The follies of educational dogmatism
The identity of the minister is a mystery – he/she not revealed in The Sunday Times, except to say that he/she ‘used to be a key part of Tony Blair’s education team’.
UPDATE Mon 8 Jan
It is revealed that the minister in question is none other than the representative of Opus Dei to Her Majesty's Government, Ruth Kelly.
Of course, the child, a dyslexic, has every right to remain anonymous, but not so the hypocritical minister who preaches one dogma whilst practising another – simply because she can afford to.
Labour has closed 117 special needs schools since 1997, insisting that all should be educated in mainstream schools. This has had the unintended effect of forcing schools to find £100,000s for infrastructure improvements and specialist staff to cater for the plethora of divergent needs that these children have, not to mention the adverse effect some special needs children may also have on the education of others.
It is also a little irritating that this minister has not sent her child to a special needs school within the catchment area of the London borough in which she lives, but to a rather more pleasant school in the home counties. It is reported to possess ‘extensive grounds, including a heated swimming pool, and also offers riding and golf’. It teaches just 60 students, offering an enviable student-teacher ratio. So why do our dyslexic children (and those with Asperger's or Tourette's - the list is vast) have to be educated in mainstream schools, while the minister's child enjoys the best that money can buy?

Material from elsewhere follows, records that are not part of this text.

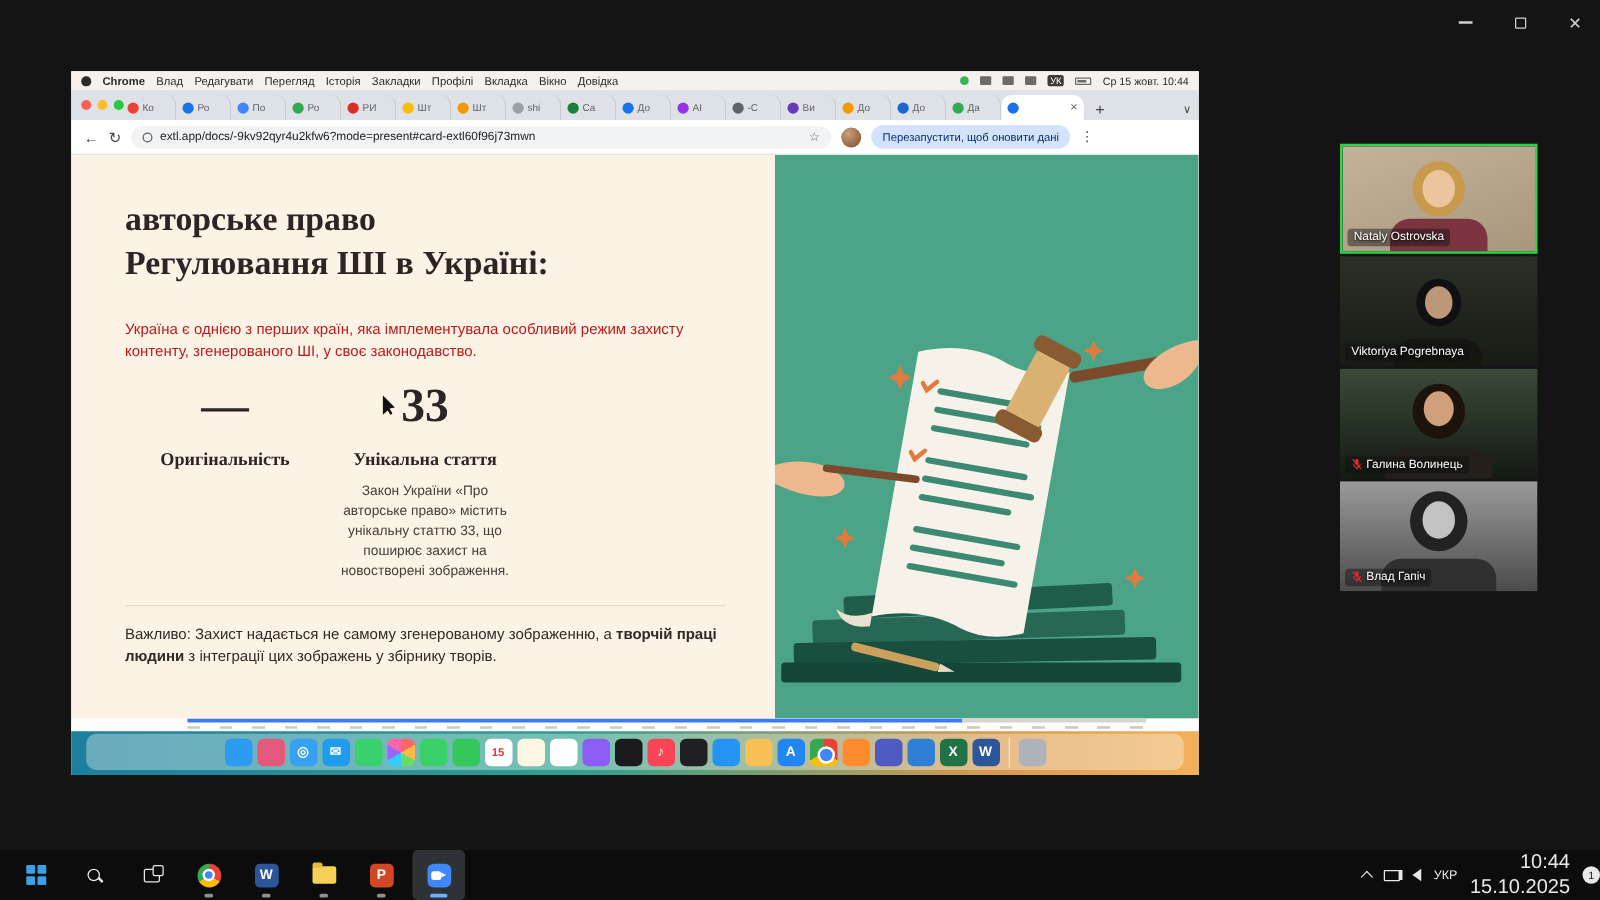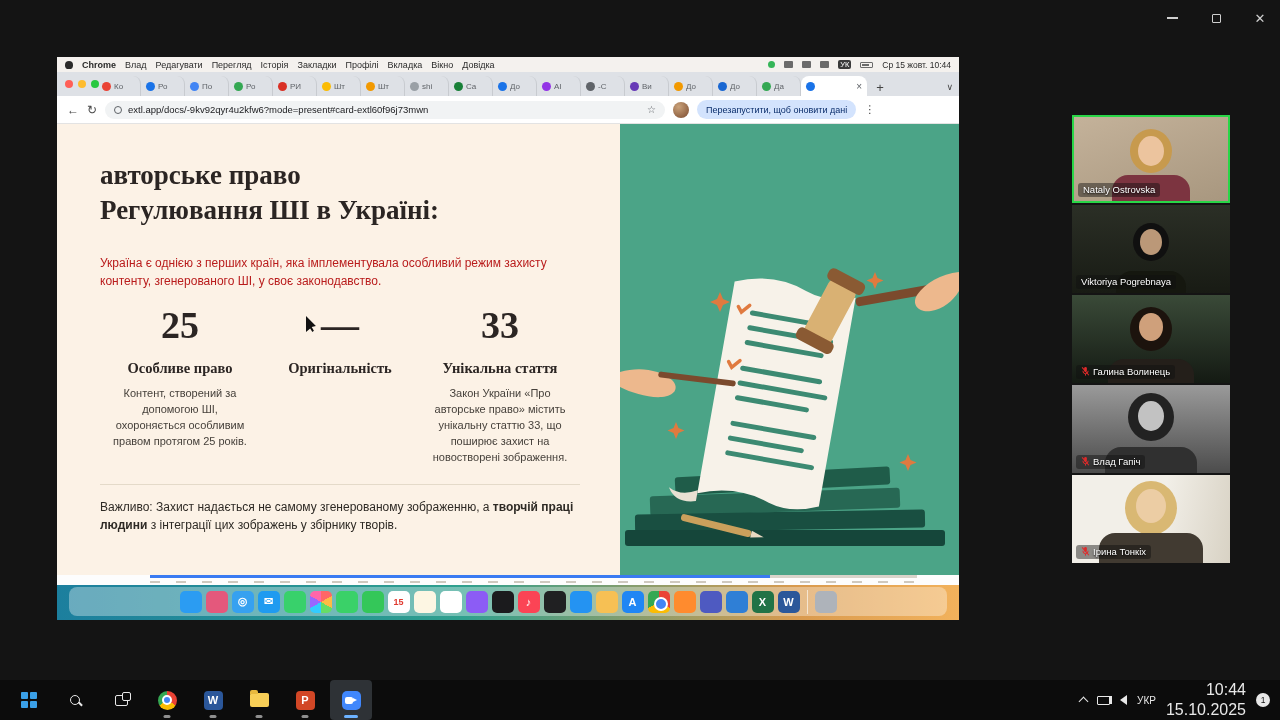--- a/index.html
+++ b/index.html
@@ -363,11 +363,6 @@
 
       <div class="stats">
         <div class="stat">
-          <div class="num">25</div>
-          <div class="lbl">Особливе право</div>
-          <div class="txt">Контент, створений за допомогою ШІ, охороняється особливим правом протягом 25 років.</div>
-        </div>
-        <div class="stat">
           <div class="num">—</div>
           <div class="lbl">Оригінальність</div>
         </div>

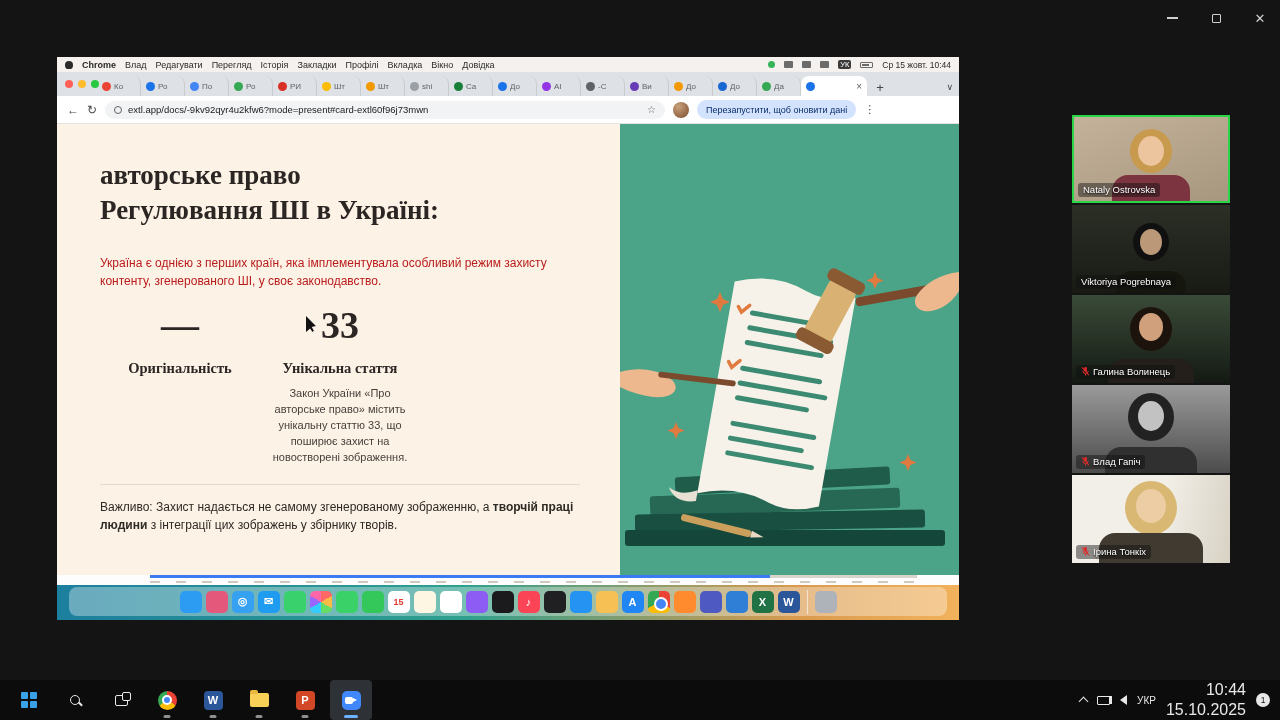--- a/index.html
+++ b/index.html
@@ -480,22 +480,6 @@
       </div>
     </div>
 
-    <div class="tile p5">
-      <div class="scene">
-        <div class="hair"></div>
-          <div class="face"></div>
-          <div class="torso"></div>
-      </div>
-      <div class="namechip">
-        <svg width="9" height="11" viewBox="0 0 12 14">
-          <rect x="4.2" y="1" width="3.6" height="6.5" rx="1.8" fill="#e02a2a"></rect>
-          <path d="M2.5 6 a3.5 4 0 0 0 7 0" stroke="#e02a2a" stroke-width="1.3" fill="none"></path>
-          <line x1="6" y1="10" x2="6" y2="12.5" stroke="#e02a2a" stroke-width="1.3"></line>
-          <line x1="1.5" y1="1.5" x2="10.5" y2="12" stroke="#e02a2a" stroke-width="1.4"></line>
-        </svg>
-        <span>Ірина Тонкіх</span>
-      </div>
-    </div>
   </div>
 
   <div class="taskbar">

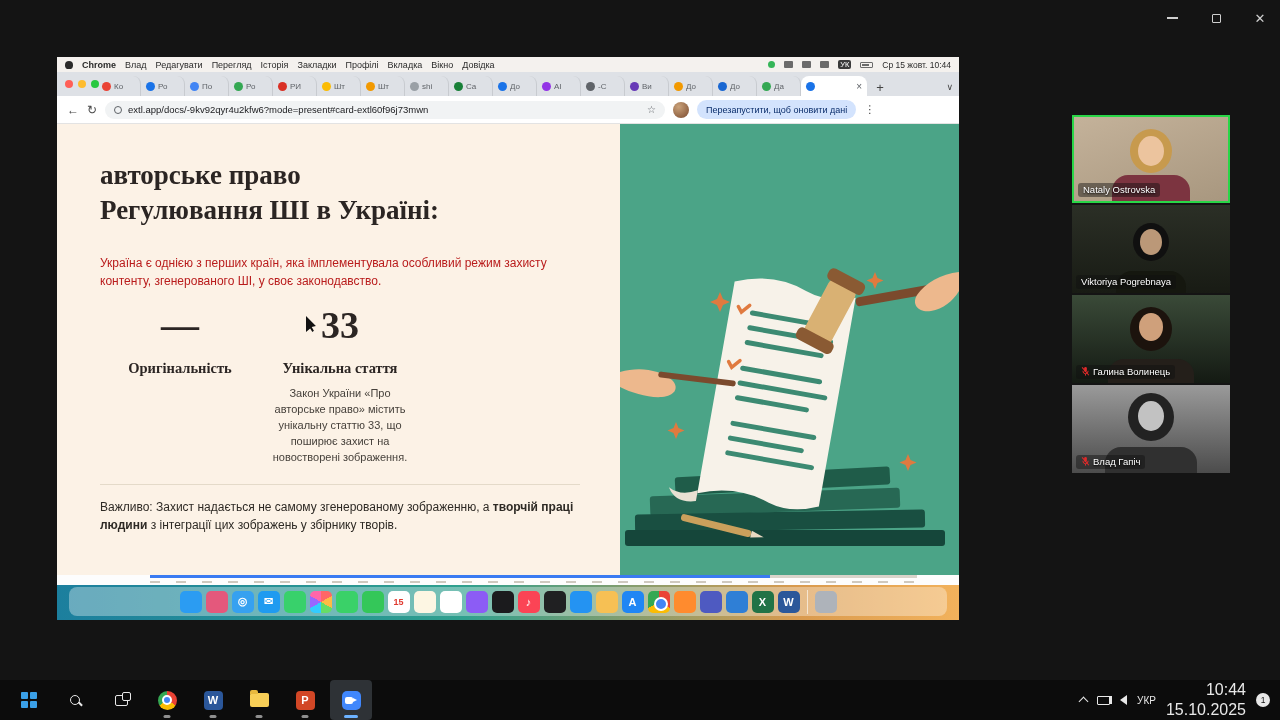--- a/index.html
+++ b/index.html
@@ -164,7 +164,7 @@
   .zoom-tb:before{content:"";position:absolute;left:3px;top:6px;width:8px;height:7px;background:#fff;border-radius:2px;}
   .zoom-tb:after{content:"";position:absolute;left:11.5px;top:7px;border-left:4px solid #fff;
                  border-top:2.5px solid transparent;border-bottom:2.5px solid transparent;}
-  .tb-right{margin-left:auto;display:flex;align-items:center;gap:10px;padding-right:10px;}
+  .tb-right{margin-left:auto;display:flex;align-items:center;gap:10px;}
   .chev-up{width:7px;height:7px;border-left:1.6px solid #e8e8e8;border-top:1.6px solid #e8e8e8;
            transform:rotate(45deg);margin-top:3px;}
   .disp-ic{width:13px;height:9px;border:1.5px solid #e8e8e8;border-radius:1px;}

Mr Blair’s 10-year focus on ‘Education, Education, Education’ has manifestly failed to deliver, at least to the satisfaction of Ruth Kelly. But then, she is simply following the example of the Prime Minister himself, who sent his own children to a grant-maintained, selective, Catholic school. Harriet Harman also sent one of her children there, and another to a selective grammar school in Bromley; and the left-wing MP Diane Abbott sent her son to the fee-paying City of London school. When one adds the names Paul Boateng, Lord Falconer, and Baroness Symons to the list, one may very justifiably ask why politicians only become aware of the absurdities and inadequacies of their educational dogmatism when the practical outworking begins to directly affect them.
So why, O why, is Her Majesty’s Loyal Opposition embracing such dogma, opposing the introduction of new grammar schools? They have been a formidable engine of social mobility, and a manifest educational success story. Doubtless Mr Cameron’s policy will endure just as long as his own children are of the age they are, and not directly affected. In the meantime, we ordinary folk simply have to put up with the system, and pray for our politicians to be more empathetic of the trials and tribulations they inflict upon us.
Philosophical dogma is only worth spouting when the political consequence is good. That must be the universal aim of all human ethical activity, and it must begin with education, since reasoning is a distinctive human capacity. A life lived according to reason, and aimed at virtue, results in the happiness that comes from fulfilling one's purpose in life. Why should any deficient educational dogma be permitted to interfere with that noble pursuit?